I am encouraged by an aspect of the child abuse controversy at Penn State. Specifically, I take heart from the fact that many people are not just outraged that such awful things should be done to children, but also that preservation of the success of a football program was given more importance than solving the problem for the children. This outrage is being expressed by many people – including long-time Penn State fans and sports journalists – people who actually have something to lose when they feel and express this outrage.
As Americans we often worship at the altar of success. We do well to acknowledge at times like this how destructive that worship can be.
I’m sure Joe Paterno had his detractors, however small that group might be, as well as those admirers who have just wanted the 84-year-old to retire, both of whom jumped on this bandwagon for his ouster. However, leaving them aside, I sense a real acknowledgement among many people that there is something about our “success culture” that allowed such travesties against children to be swept under the rug.

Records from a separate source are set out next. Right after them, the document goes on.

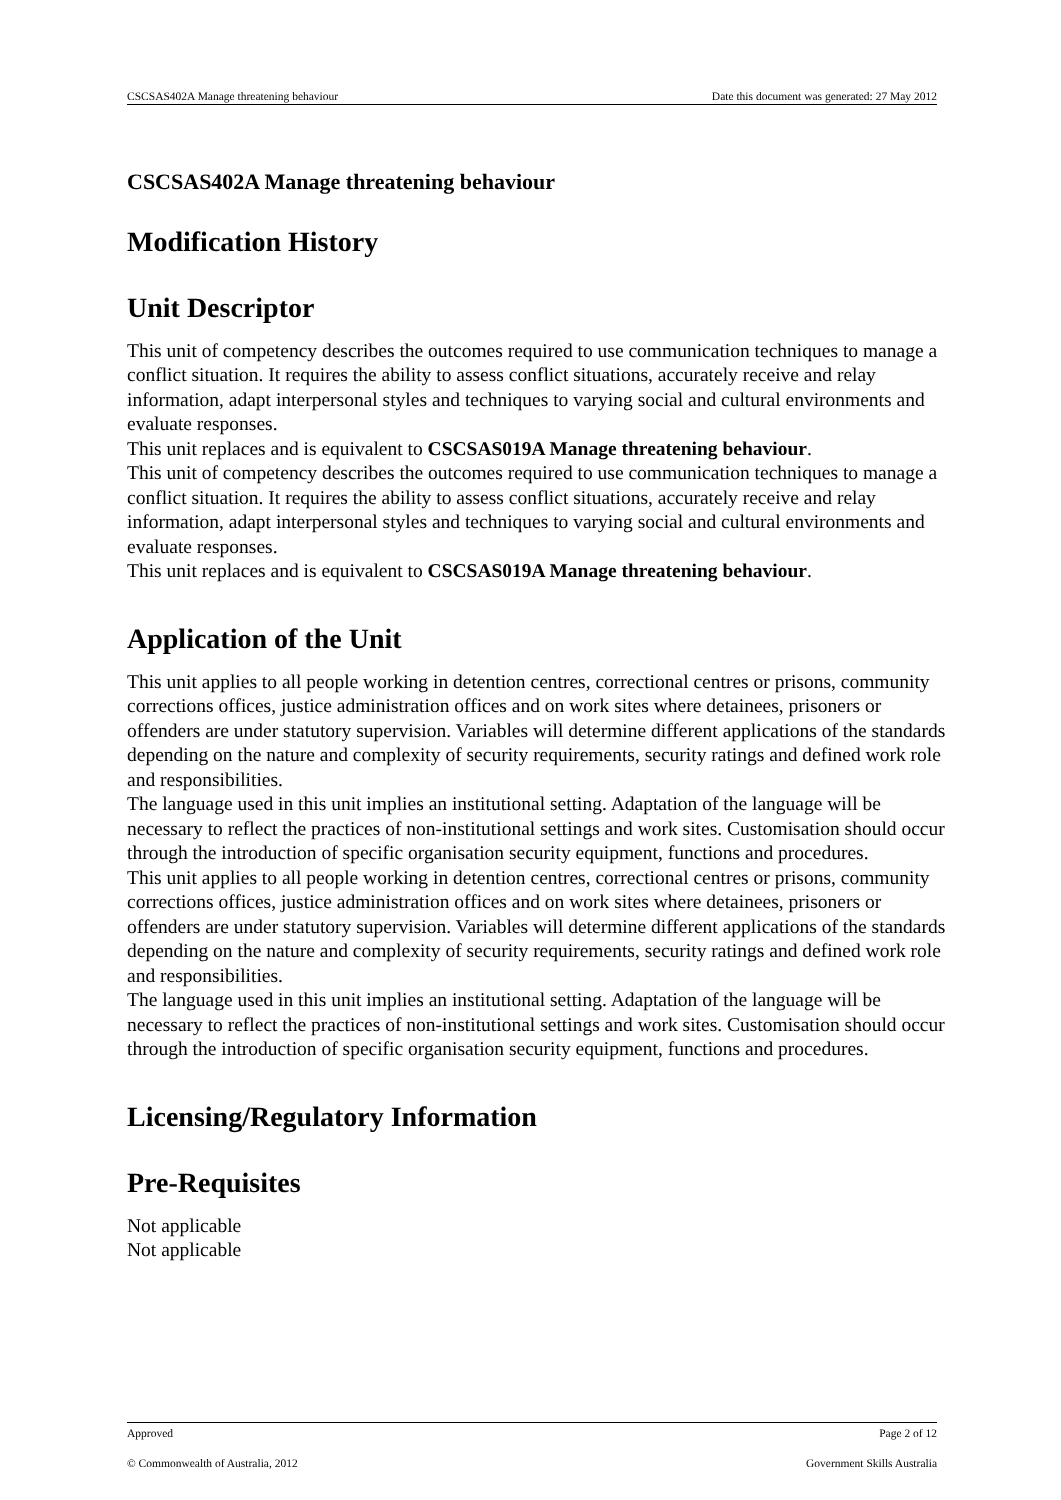CSCSAS402A Manage threatening behaviour Date this document was generated: 27 May 2012
CSCSAS402A Manage threatening behaviour
Modification History
Unit Descriptor
This unit of competency describes the outcomes required to use communication techniques to manage a conflict situation. It requires the ability to assess conflict situations, accurately receive and relay information, adapt interpersonal styles and techniques to varying social and cultural environments and evaluate responses.
This unit replaces and is equivalent to CSCSAS019A Manage threatening behaviour.
This unit of competency describes the outcomes required to use communication techniques to manage a conflict situation. It requires the ability to assess conflict situations, accurately receive and relay information, adapt interpersonal styles and techniques to varying social and cultural environments and evaluate responses.
This unit replaces and is equivalent to CSCSAS019A Manage threatening behaviour.
Application of the Unit
This unit applies to all people working in detention centres, correctional centres or prisons, community corrections offices, justice administration offices and on work sites where detainees, prisoners or offenders are under statutory supervision. Variables will determine different applications of the standards depending on the nature and complexity of security requirements, security ratings and defined work role and responsibilities.
The language used in this unit implies an institutional setting. Adaptation of the language will be necessary to reflect the practices of non-institutional settings and work sites. Customisation should occur through the introduction of specific organisation security equipment, functions and procedures.
This unit applies to all people working in detention centres, correctional centres or prisons, community corrections offices, justice administration offices and on work sites where detainees, prisoners or offenders are under statutory supervision. Variables will determine different applications of the standards depending on the nature and complexity of security requirements, security ratings and defined work role and responsibilities.
The language used in this unit implies an institutional setting. Adaptation of the language will be necessary to reflect the practices of non-institutional settings and work sites. Customisation should occur through the introduction of specific organisation security equipment, functions and procedures.
Licensing/Regulatory Information
Pre-Requisites
Not applicable
Not applicable
Approved Page 2 of 12
© Commonwealth of Australia, 2012 Government Skills Australia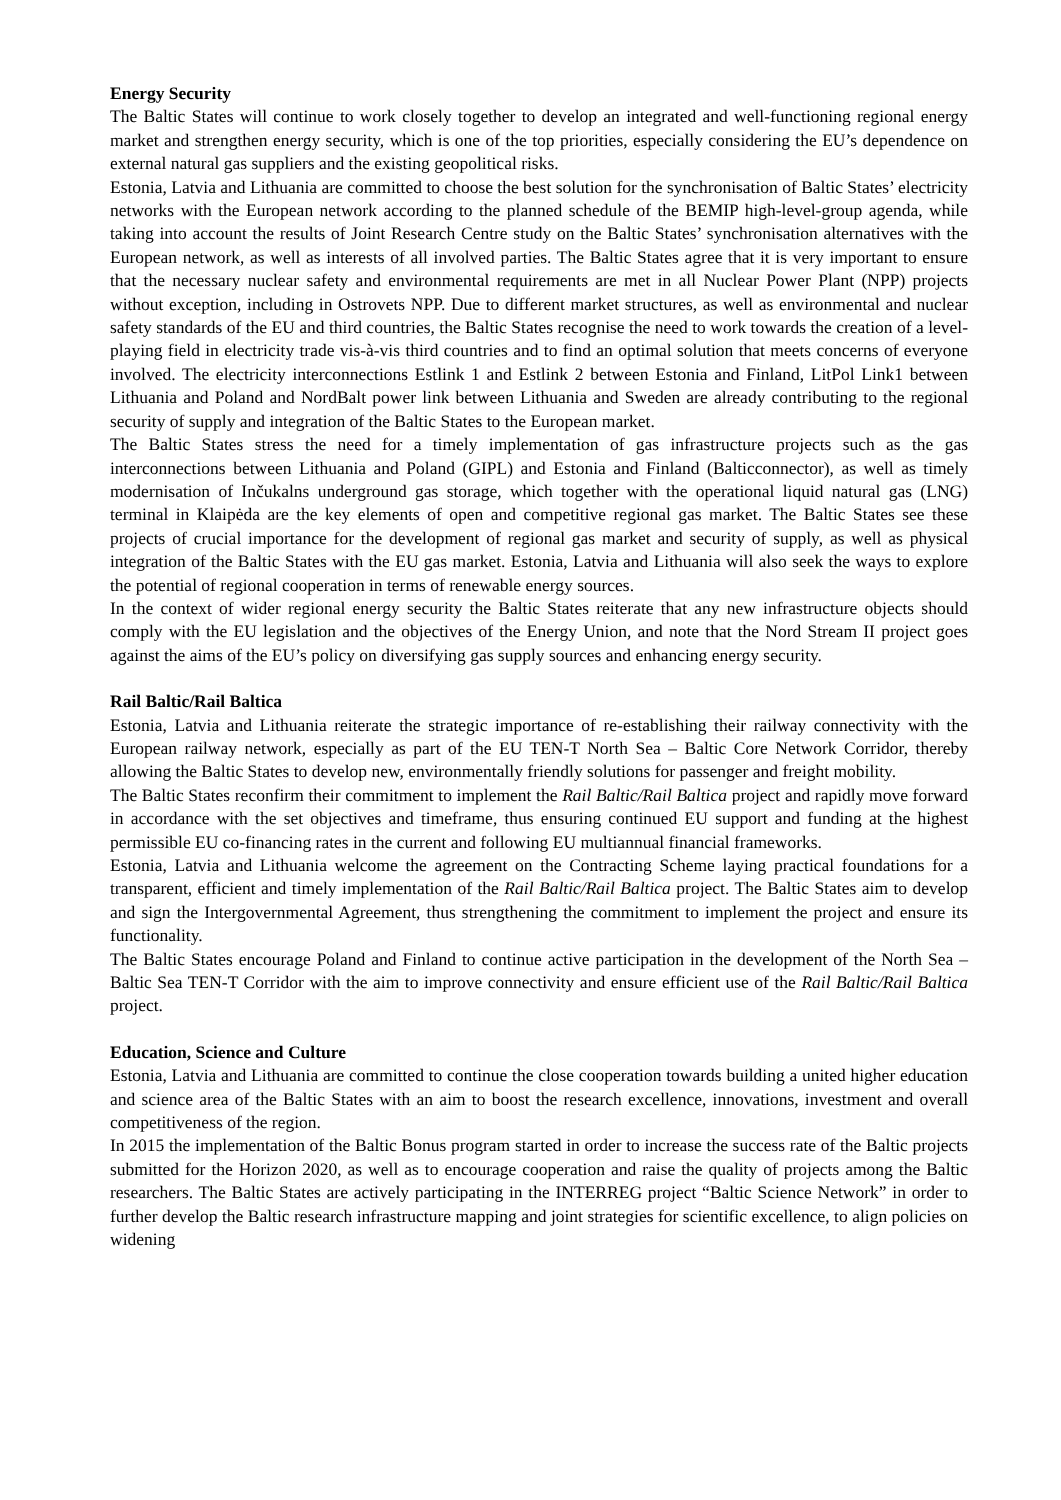Energy Security
The Baltic States will continue to work closely together to develop an integrated and well-functioning regional energy market and strengthen energy security, which is one of the top priorities, especially considering the EU’s dependence on external natural gas suppliers and the existing geopolitical risks.
Estonia, Latvia and Lithuania are committed to choose the best solution for the synchronisation of Baltic States’ electricity networks with the European network according to the planned schedule of the BEMIP high-level-group agenda, while taking into account the results of Joint Research Centre study on the Baltic States’ synchronisation alternatives with the European network, as well as interests of all involved parties. The Baltic States agree that it is very important to ensure that the necessary nuclear safety and environmental requirements are met in all Nuclear Power Plant (NPP) projects without exception, including in Ostrovets NPP. Due to different market structures, as well as environmental and nuclear safety standards of the EU and third countries, the Baltic States recognise the need to work towards the creation of a level-playing field in electricity trade vis-à-vis third countries and to find an optimal solution that meets concerns of everyone involved. The electricity interconnections Estlink 1 and Estlink 2 between Estonia and Finland, LitPol Link1 between Lithuania and Poland and NordBalt power link between Lithuania and Sweden are already contributing to the regional security of supply and integration of the Baltic States to the European market.
The Baltic States stress the need for a timely implementation of gas infrastructure projects such as the gas interconnections between Lithuania and Poland (GIPL) and Estonia and Finland (Balticconnector), as well as timely modernisation of Inčukalns underground gas storage, which together with the operational liquid natural gas (LNG) terminal in Klaipėda are the key elements of open and competitive regional gas market. The Baltic States see these projects of crucial importance for the development of regional gas market and security of supply, as well as physical integration of the Baltic States with the EU gas market. Estonia, Latvia and Lithuania will also seek the ways to explore the potential of regional cooperation in terms of renewable energy sources.
In the context of wider regional energy security the Baltic States reiterate that any new infrastructure objects should comply with the EU legislation and the objectives of the Energy Union, and note that the Nord Stream II project goes against the aims of the EU’s policy on diversifying gas supply sources and enhancing energy security.
Rail Baltic/Rail Baltica
Estonia, Latvia and Lithuania reiterate the strategic importance of re-establishing their railway connectivity with the European railway network, especially as part of the EU TEN-T North Sea – Baltic Core Network Corridor, thereby allowing the Baltic States to develop new, environmentally friendly solutions for passenger and freight mobility.
The Baltic States reconfirm their commitment to implement the Rail Baltic/Rail Baltica project and rapidly move forward in accordance with the set objectives and timeframe, thus ensuring continued EU support and funding at the highest permissible EU co-financing rates in the current and following EU multiannual financial frameworks.
Estonia, Latvia and Lithuania welcome the agreement on the Contracting Scheme laying practical foundations for a transparent, efficient and timely implementation of the Rail Baltic/Rail Baltica project. The Baltic States aim to develop and sign the Intergovernmental Agreement, thus strengthening the commitment to implement the project and ensure its functionality.
The Baltic States encourage Poland and Finland to continue active participation in the development of the North Sea – Baltic Sea TEN-T Corridor with the aim to improve connectivity and ensure efficient use of the Rail Baltic/Rail Baltica project.
Education, Science and Culture
Estonia, Latvia and Lithuania are committed to continue the close cooperation towards building a united higher education and science area of the Baltic States with an aim to boost the research excellence, innovations, investment and overall competitiveness of the region.
In 2015 the implementation of the Baltic Bonus program started in order to increase the success rate of the Baltic projects submitted for the Horizon 2020, as well as to encourage cooperation and raise the quality of projects among the Baltic researchers. The Baltic States are actively participating in the INTERREG project “Baltic Science Network” in order to further develop the Baltic research infrastructure mapping and joint strategies for scientific excellence, to align policies on widening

I am not, by the way, singling out Joe Paterno. The individual who witnessed the 2002 event taking place in the Penn State locker room (and eventually reported it to Paterno) and did not try to intervene would be even more culpable. Nevertheless, every person involved deserves his day in court and due process. All that seems clear at this point is that children were being molested, and, when it was reported, not enough was done about it.
My hope is that this might be the beginning of an awakening in our country that the worship of success is not just futile, it is also destructive…in many invisible ways.